Transcribe the listing below only from the line with "India’s Active cases Trajectory" up to and including the line with "24-Jul 01-Sep 10-Oct".

*****

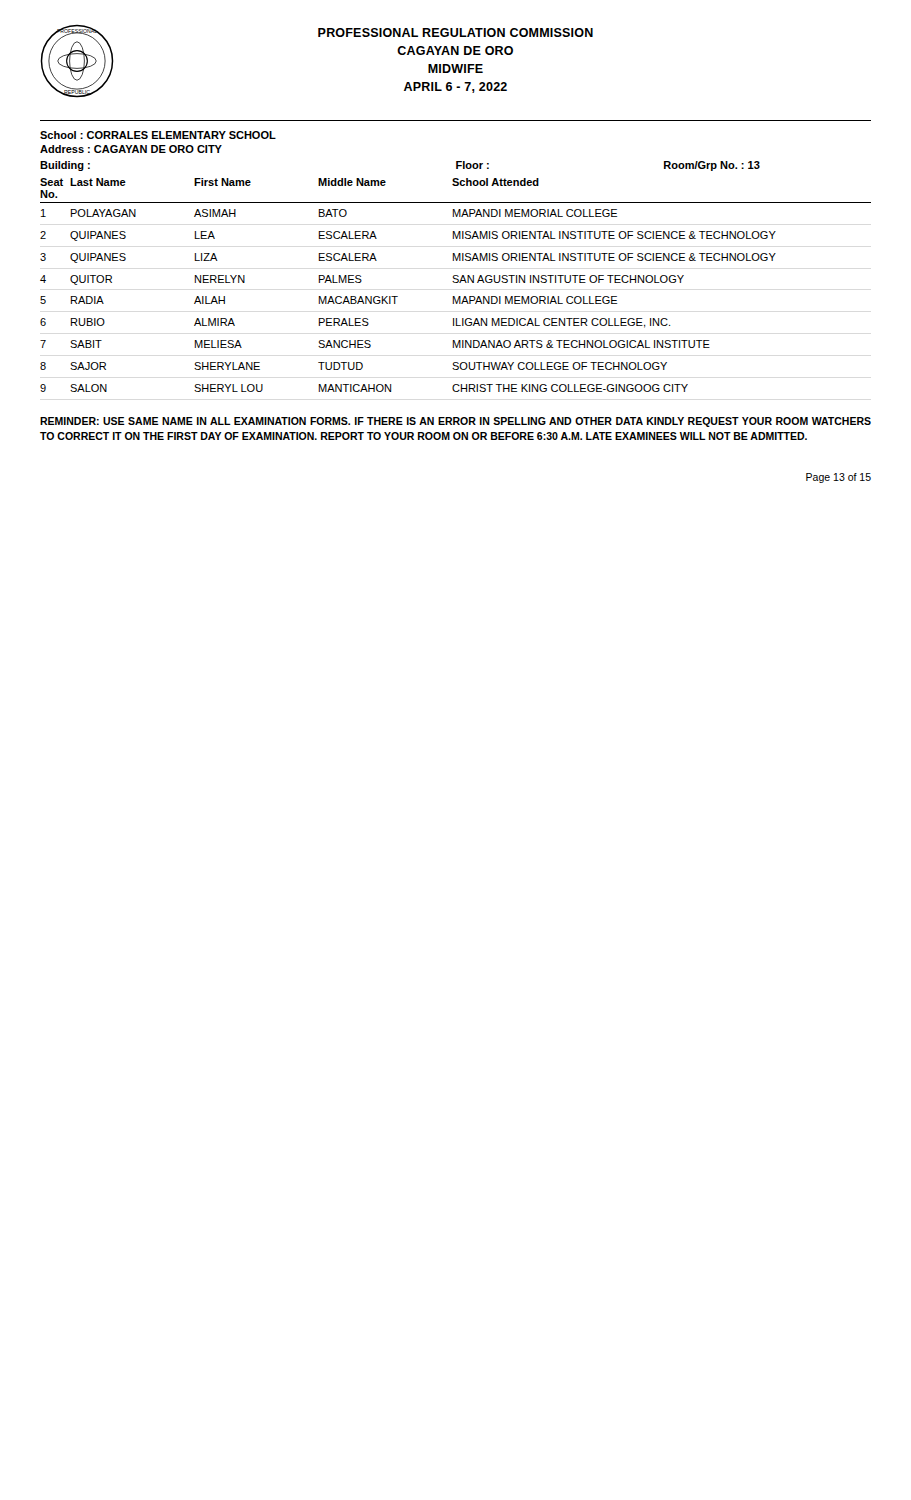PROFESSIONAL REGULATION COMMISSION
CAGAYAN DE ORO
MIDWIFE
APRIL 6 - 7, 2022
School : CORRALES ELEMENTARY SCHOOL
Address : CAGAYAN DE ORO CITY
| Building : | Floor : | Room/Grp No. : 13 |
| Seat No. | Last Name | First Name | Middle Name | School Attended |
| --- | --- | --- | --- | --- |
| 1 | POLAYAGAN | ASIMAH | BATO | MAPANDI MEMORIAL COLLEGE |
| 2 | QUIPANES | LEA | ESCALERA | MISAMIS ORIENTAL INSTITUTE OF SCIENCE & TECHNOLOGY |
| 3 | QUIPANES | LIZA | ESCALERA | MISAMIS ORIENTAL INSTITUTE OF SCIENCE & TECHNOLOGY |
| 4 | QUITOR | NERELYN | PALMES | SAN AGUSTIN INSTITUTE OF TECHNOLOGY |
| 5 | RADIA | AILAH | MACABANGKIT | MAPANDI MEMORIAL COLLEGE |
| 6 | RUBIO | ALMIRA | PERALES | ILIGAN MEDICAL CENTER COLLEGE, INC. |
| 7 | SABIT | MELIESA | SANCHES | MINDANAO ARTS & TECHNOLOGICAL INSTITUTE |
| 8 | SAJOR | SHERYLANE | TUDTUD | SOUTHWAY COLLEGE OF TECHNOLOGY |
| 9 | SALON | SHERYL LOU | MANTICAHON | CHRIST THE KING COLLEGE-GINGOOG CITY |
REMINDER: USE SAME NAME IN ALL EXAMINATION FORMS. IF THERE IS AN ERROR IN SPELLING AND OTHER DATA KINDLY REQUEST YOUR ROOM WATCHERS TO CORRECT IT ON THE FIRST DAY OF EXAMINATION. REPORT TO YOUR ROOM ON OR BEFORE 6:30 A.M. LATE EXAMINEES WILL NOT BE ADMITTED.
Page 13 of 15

*****

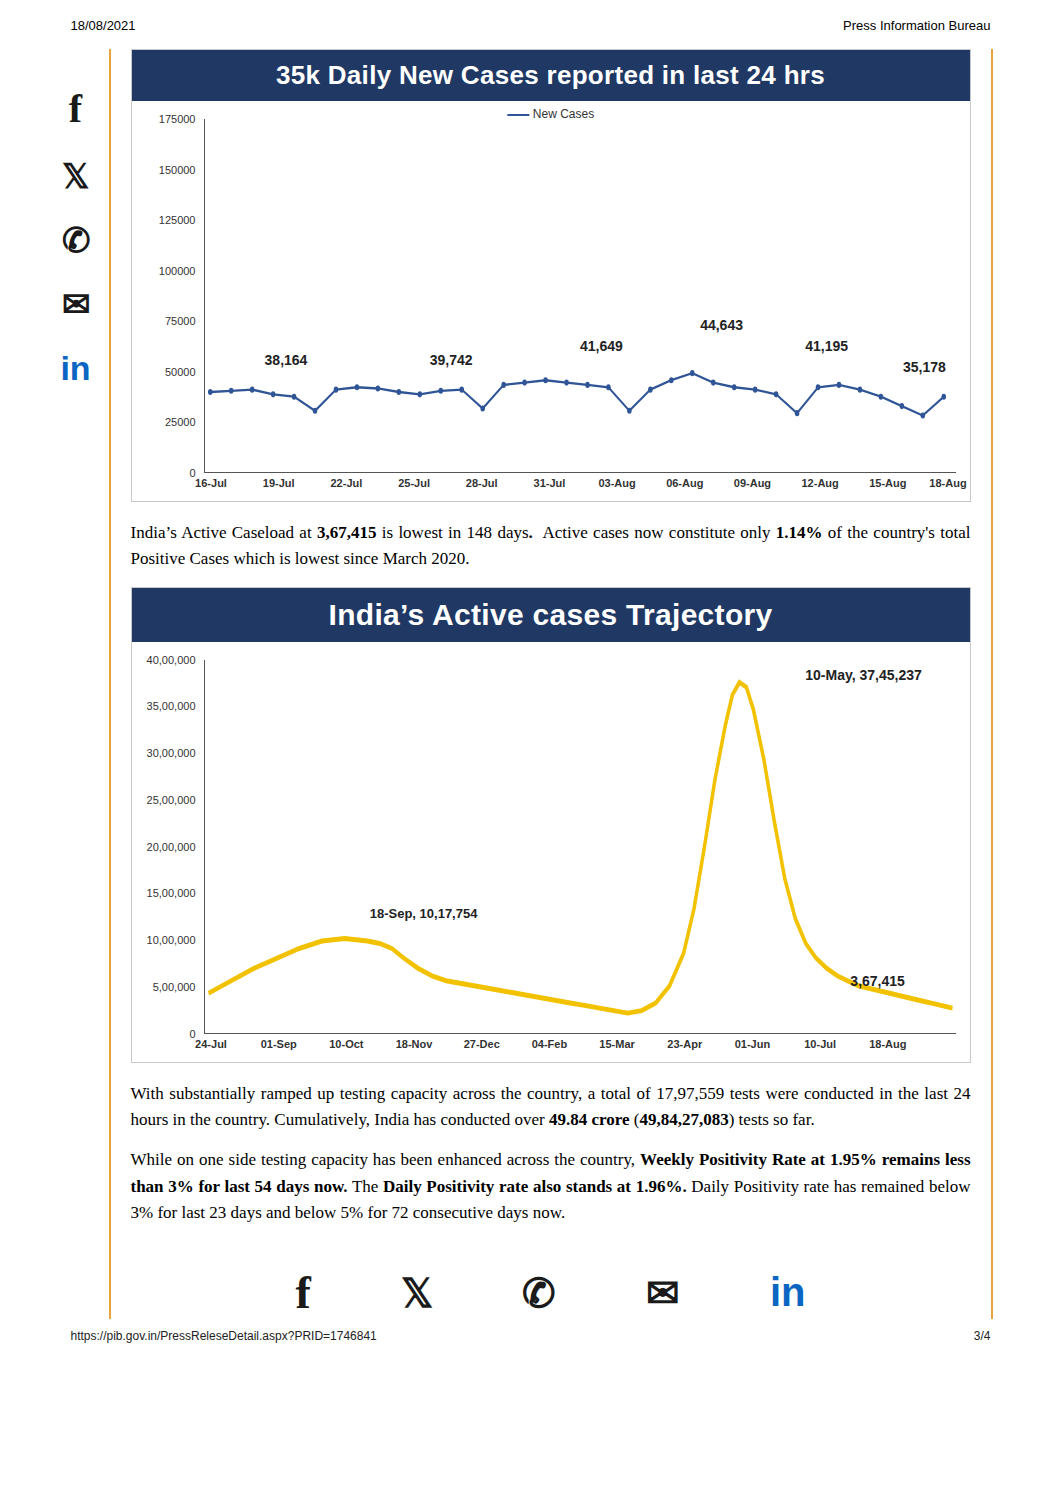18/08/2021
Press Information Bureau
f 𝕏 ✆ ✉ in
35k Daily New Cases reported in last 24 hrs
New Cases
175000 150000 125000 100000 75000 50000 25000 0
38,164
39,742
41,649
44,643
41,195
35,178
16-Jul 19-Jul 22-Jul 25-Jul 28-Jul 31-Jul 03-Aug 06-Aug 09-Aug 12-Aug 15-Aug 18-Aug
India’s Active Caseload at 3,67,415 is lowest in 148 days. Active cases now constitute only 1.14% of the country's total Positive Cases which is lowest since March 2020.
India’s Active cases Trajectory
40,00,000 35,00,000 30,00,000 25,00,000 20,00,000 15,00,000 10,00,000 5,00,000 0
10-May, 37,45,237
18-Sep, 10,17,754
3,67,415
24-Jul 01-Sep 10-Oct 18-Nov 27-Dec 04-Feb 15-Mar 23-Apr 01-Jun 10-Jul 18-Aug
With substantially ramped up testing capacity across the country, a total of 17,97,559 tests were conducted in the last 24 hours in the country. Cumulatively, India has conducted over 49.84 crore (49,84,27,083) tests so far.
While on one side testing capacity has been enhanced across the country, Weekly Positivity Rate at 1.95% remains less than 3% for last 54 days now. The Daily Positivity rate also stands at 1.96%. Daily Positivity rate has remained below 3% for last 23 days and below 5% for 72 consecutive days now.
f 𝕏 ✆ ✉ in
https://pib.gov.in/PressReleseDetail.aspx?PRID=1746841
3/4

*****

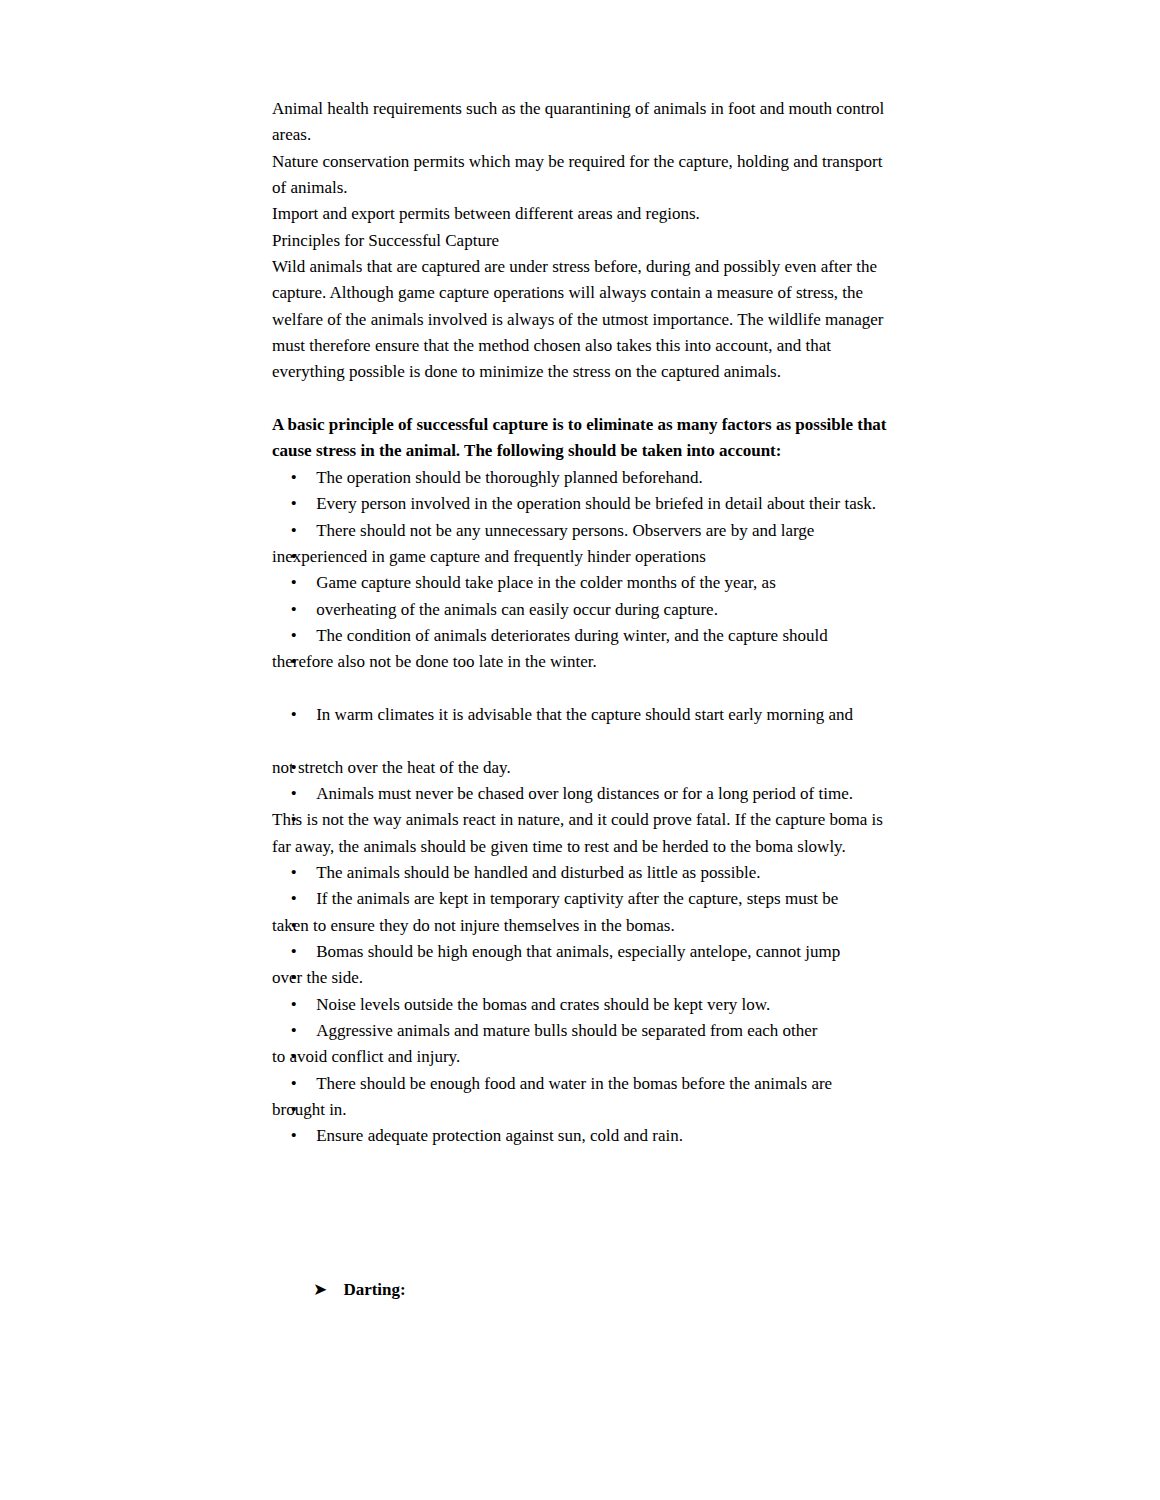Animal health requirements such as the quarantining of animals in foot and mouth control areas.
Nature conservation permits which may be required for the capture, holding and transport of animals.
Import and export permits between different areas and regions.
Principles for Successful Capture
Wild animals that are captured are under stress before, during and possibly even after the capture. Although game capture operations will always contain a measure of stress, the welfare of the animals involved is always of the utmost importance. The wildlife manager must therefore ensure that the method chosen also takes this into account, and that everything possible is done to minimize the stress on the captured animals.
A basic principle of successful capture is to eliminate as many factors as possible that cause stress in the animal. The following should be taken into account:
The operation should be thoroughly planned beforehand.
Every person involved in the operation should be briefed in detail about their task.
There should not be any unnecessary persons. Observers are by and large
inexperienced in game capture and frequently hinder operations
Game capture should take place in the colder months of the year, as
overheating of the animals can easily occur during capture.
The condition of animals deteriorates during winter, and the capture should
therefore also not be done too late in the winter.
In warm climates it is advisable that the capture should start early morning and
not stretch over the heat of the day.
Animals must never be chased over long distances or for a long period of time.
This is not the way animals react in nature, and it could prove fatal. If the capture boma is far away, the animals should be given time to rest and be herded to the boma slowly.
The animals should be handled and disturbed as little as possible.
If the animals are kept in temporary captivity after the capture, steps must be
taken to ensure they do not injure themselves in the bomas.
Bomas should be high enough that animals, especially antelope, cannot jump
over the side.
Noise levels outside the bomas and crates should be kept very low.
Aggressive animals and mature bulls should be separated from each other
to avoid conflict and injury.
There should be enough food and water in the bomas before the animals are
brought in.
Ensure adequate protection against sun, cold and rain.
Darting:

*****

## Answer to this task:
India’s Active cases Trajectory
40,00,000 35,00,000 30,00,000 25,00,000 20,00,000 15,00,000 10,00,000 5,00,000 0
10-May, 37,45,237
18-Sep, 10,17,754
3,67,415
24-Jul 01-Sep 10-Oct 18-Nov 27-Dec 04-Feb 15-Mar 23-Apr 01-Jun 10-Jul 18-Aug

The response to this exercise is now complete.